The two-day meeting between Afghan politicians and Taliban members in Moscow was concluded on Thursday with a joint statement issued by the delegates.
The two sides held discussions on the Afghan peace on May 28 and 29 and on Thursday issued a statement that highlights the discussed issues.
The statement says that important issues which are knotted with Afghan people’s destiny were discussed and ways to achieve peace and stability were sought.
“Both sides discussed the continuation of intra-Afghan talks, ceasefire, the release of prisoners, protection of civilians, foreign troop withdrawal, end of the "foreigners' interference", the perseverance of national sovereignty, and women rights,” the statement reads.
The statement says both sides have made some progress on a number of issues but no agreement was made "because reaching agreements needed more discussions".
“There were some new issues which we discussed. Some of the issues were finalized and some were not. It was decided that those issues which were not finalized should be discussed in the next meeting,” said Suhail Shaheen, a spokesman for Taliban’s Qatar office.
Meanwhile, a delegate of the Moscow meeting said the two sides on Wednesday worked on a 12-article statement, but disagreements on ceasefire caused them to only issue a short statement.
Atta Mohammad Noor, chief executive of Jamiat-e-Islami, said that although they talked with the Taliban for nine hours to reach an agreement on a ceasefire, the discussions were “fruitless”.
Noor said the Taliban did not have “convincing reasons” for not accepting a ceasefire.
“The Taliban did not have convincing reasons. But you know that the start of peace is a ceasefire,” Noor said.
“Ceasefire is a crucial issue.

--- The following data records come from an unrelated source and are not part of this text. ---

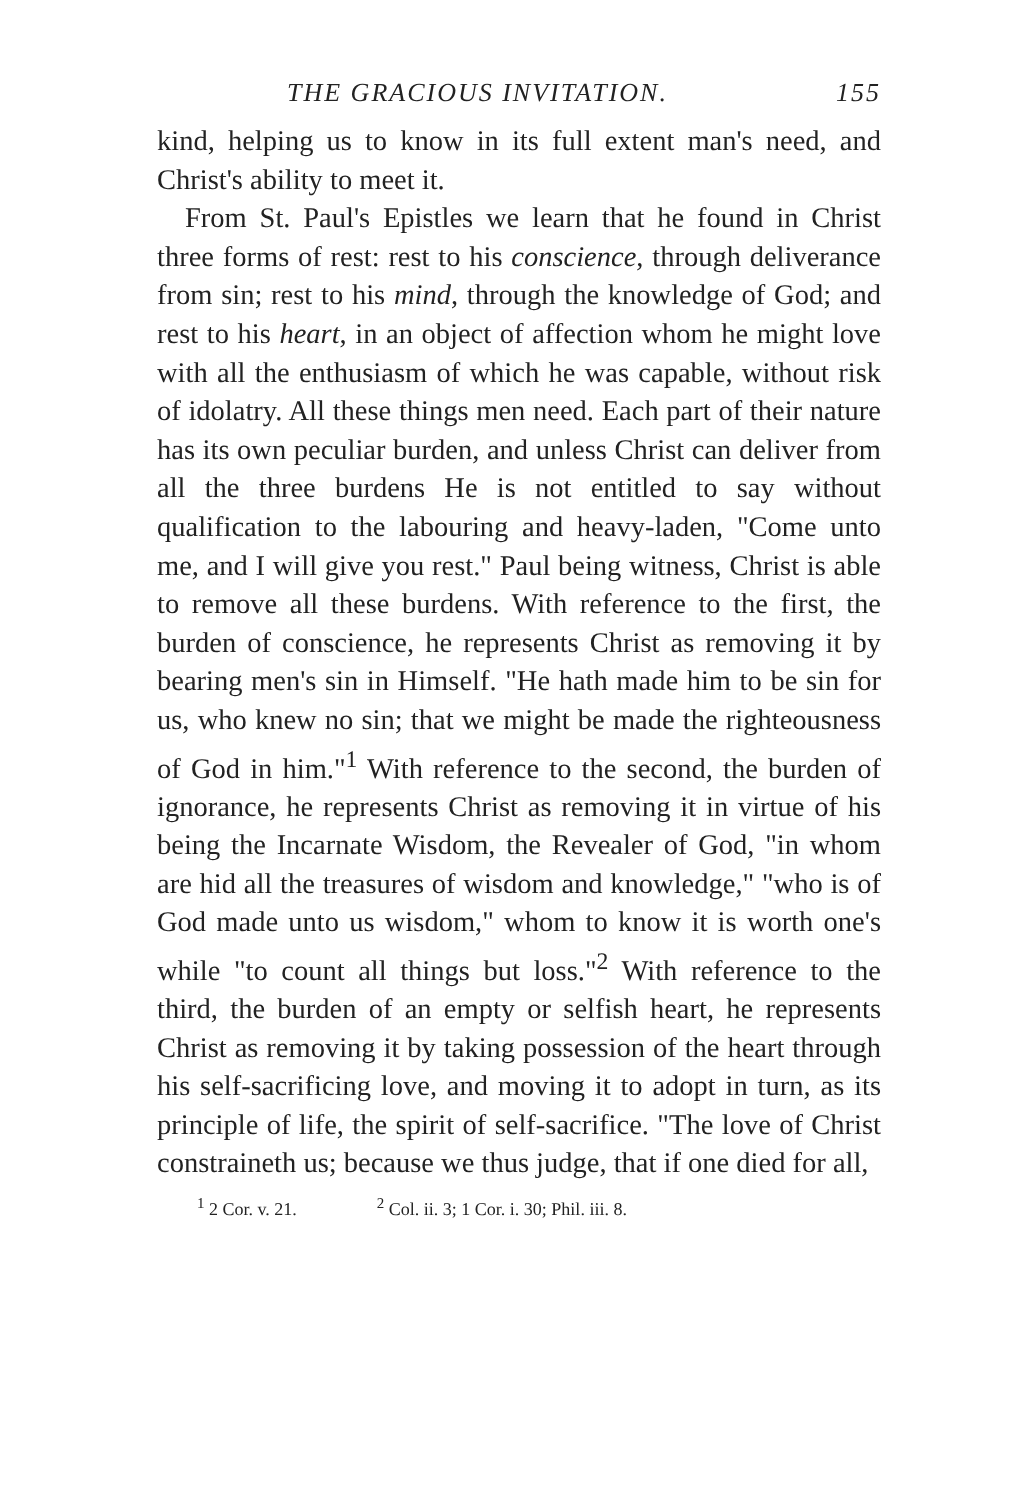THE GRACIOUS INVITATION. 155
kind, helping us to know in its full extent man's need, and Christ's ability to meet it.
From St. Paul's Epistles we learn that he found in Christ three forms of rest: rest to his conscience, through deliverance from sin; rest to his mind, through the knowledge of God; and rest to his heart, in an object of affection whom he might love with all the enthusiasm of which he was capable, without risk of idolatry. All these things men need. Each part of their nature has its own peculiar burden, and unless Christ can deliver from all the three burdens He is not entitled to say without qualification to the labouring and heavy-laden, "Come unto me, and I will give you rest." Paul being witness, Christ is able to remove all these burdens. With reference to the first, the burden of conscience, he represents Christ as removing it by bearing men's sin in Himself. "He hath made him to be sin for us, who knew no sin; that we might be made the righteousness of God in him."<sup>1</sup> With reference to the second, the burden of ignorance, he represents Christ as removing it in virtue of his being the Incarnate Wisdom, the Revealer of God, "in whom are hid all the treasures of wisdom and knowledge," "who is of God made unto us wisdom," whom to know it is worth one's while "to count all things but loss."<sup>2</sup> With reference to the third, the burden of an empty or selfish heart, he represents Christ as removing it by taking possession of the heart through his self-sacrificing love, and moving it to adopt in turn, as its principle of life, the spirit of self-sacrifice. "The love of Christ constraineth us; because we thus judge, that if one died for all,
<sup>1</sup> 2 Cor. v. 21. <sup>2</sup> Col. ii. 3; 1 Cor. i. 30; Phil. iii. 8.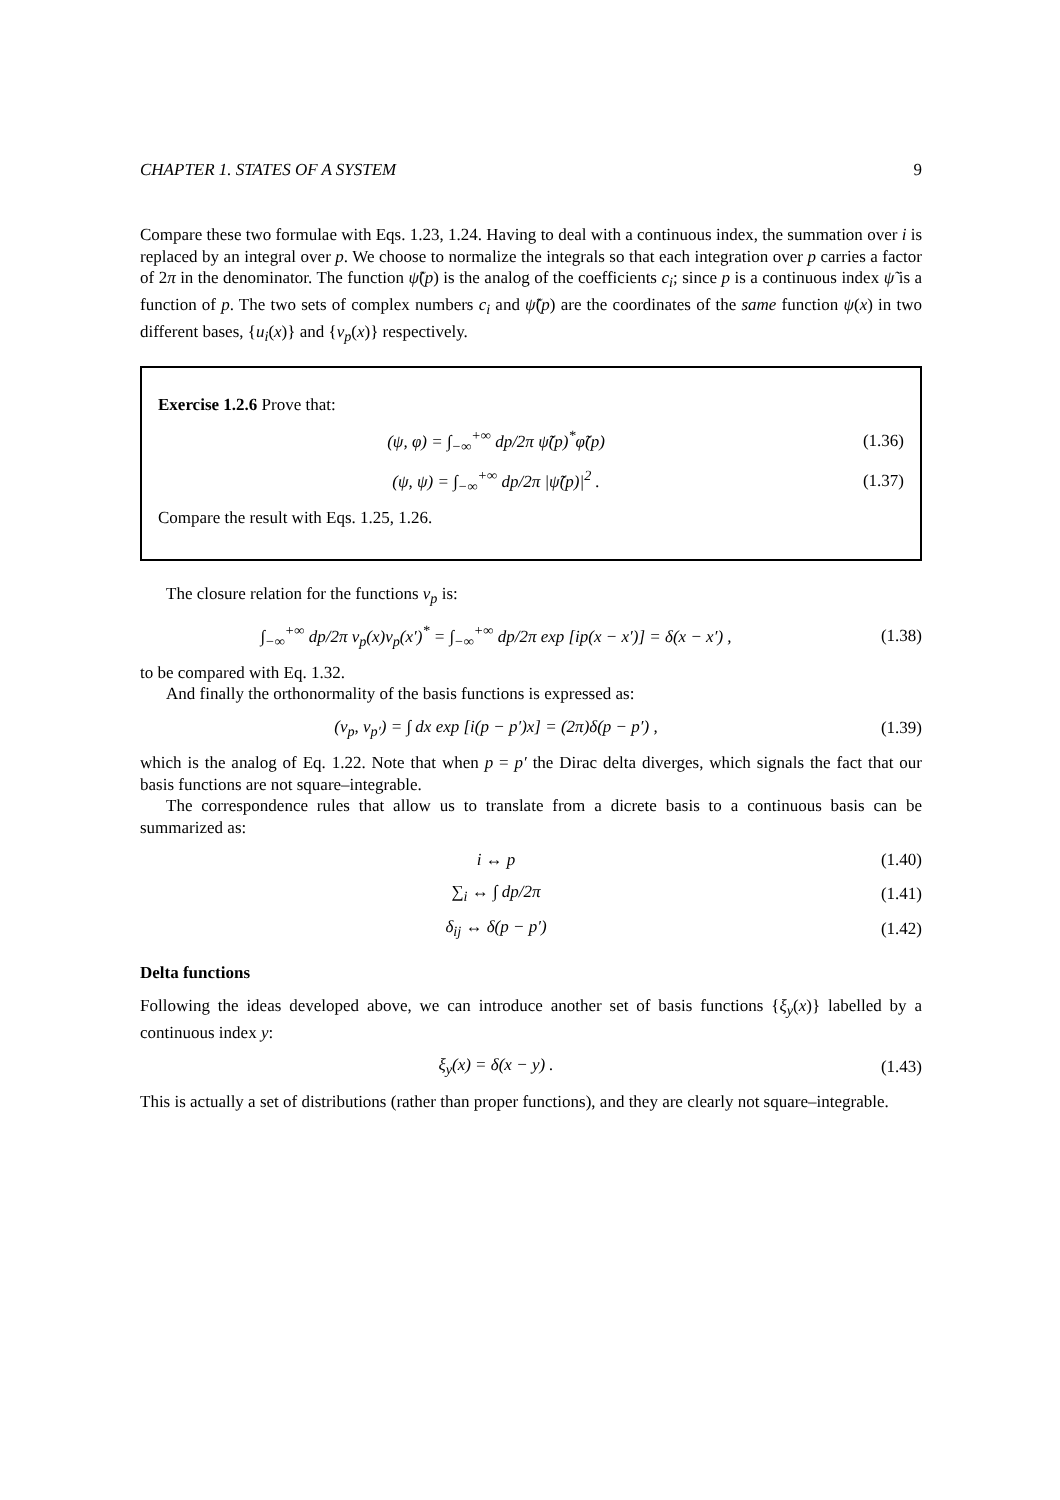CHAPTER 1. STATES OF A SYSTEM 9
Compare these two formulae with Eqs. 1.23, 1.24. Having to deal with a continuous index, the summation over i is replaced by an integral over p. We choose to normalize the integrals so that each integration over p carries a factor of 2π in the denominator. The function ψ̃(p) is the analog of the coefficients c<sub>i</sub>; since p is a continuous index ψ̃ is a function of p. The two sets of complex numbers c<sub>i</sub> and ψ̃(p) are the coordinates of the same function ψ(x) in two different bases, {u<sub>i</sub>(x)} and {v<sub>p</sub>(x)} respectively.
Exercise 1.2.6 Prove that:
(ψ, φ) = ∫<sub>−∞</sub><sup>+∞</sup> dp/2π ψ̃(p)<sup>*</sup>φ̃(p) (1.36)
(ψ, ψ) = ∫<sub>−∞</sub><sup>+∞</sup> dp/2π |ψ̃(p)|<sup>2</sup> . (1.37)
Compare the result with Eqs. 1.25, 1.26.
The closure relation for the functions v<sub>p</sub> is:
∫<sub>−∞</sub><sup>+∞</sup> dp/2π v<sub>p</sub>(x)v<sub>p</sub>(x′)<sup>*</sup> = ∫<sub>−∞</sub><sup>+∞</sup> dp/2π exp [ip(x − x′)] = δ(x − x′) , (1.38)
to be compared with Eq. 1.32.
And finally the orthonormality of the basis functions is expressed as:
(v<sub>p</sub>, v<sub>p′</sub>) = ∫ dx exp [i(p − p′)x] = (2π)δ(p − p′) , (1.39)
which is the analog of Eq. 1.22. Note that when p = p′ the Dirac delta diverges, which signals the fact that our basis functions are not square–integrable.
The correspondence rules that allow us to translate from a dicrete basis to a continuous basis can be summarized as:
i ↔ p (1.40)
∑<sub>i</sub> ↔ ∫ dp/2π (1.41)
δ<sub>ij</sub> ↔ δ(p − p′) (1.42)
Delta functions
Following the ideas developed above, we can introduce another set of basis functions {ξ<sub>y</sub>(x)} labelled by a continuous index y:
ξ<sub>y</sub>(x) = δ(x − y) . (1.43)
This is actually a set of distributions (rather than proper functions), and they are clearly not square–integrable.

We demanded that they also wanted it, but it will be reached in its time,” former President Hamid Karzai said.
The statement issued after the Moscow meeting reads that the two sides will continue their discussions in the future to build up the agreements made in the last Moscow meeting in February.
In February also, a number of the Afghan politicians met the Taliban members in Moscow where they held a two-day discussion on the Afghan peace and at the end issued a joint declaration.
Reports indicate that the next round of intra-Afghan meeting will be held in Doha, but the timing is not specified.
Although Moscow meeting has not been productive as it witnessed no agreement, the question is that to which extent the politicians and the Taliban had the authority to make a decision about the Afghan peace?
“It belongs to our political will, to our seriousness, to our political commitments, not to one side, but for both sides,” Farkhunda Zahra Naderi, a former advisor to President Ghani said.
Meanwhile, the Afghan Institute for Strategic Studies hosted a meeting on Thursday in which TOLOnews Director Lotfullah Najafizada shared his notes about his study tour of Colombia on its peace process and what Afghanistan can learn from it at this critical juncture.
“As much as we study Colombian conflict, we learn that there are many similarities between Afghanistan and Colombian conflict,” he said.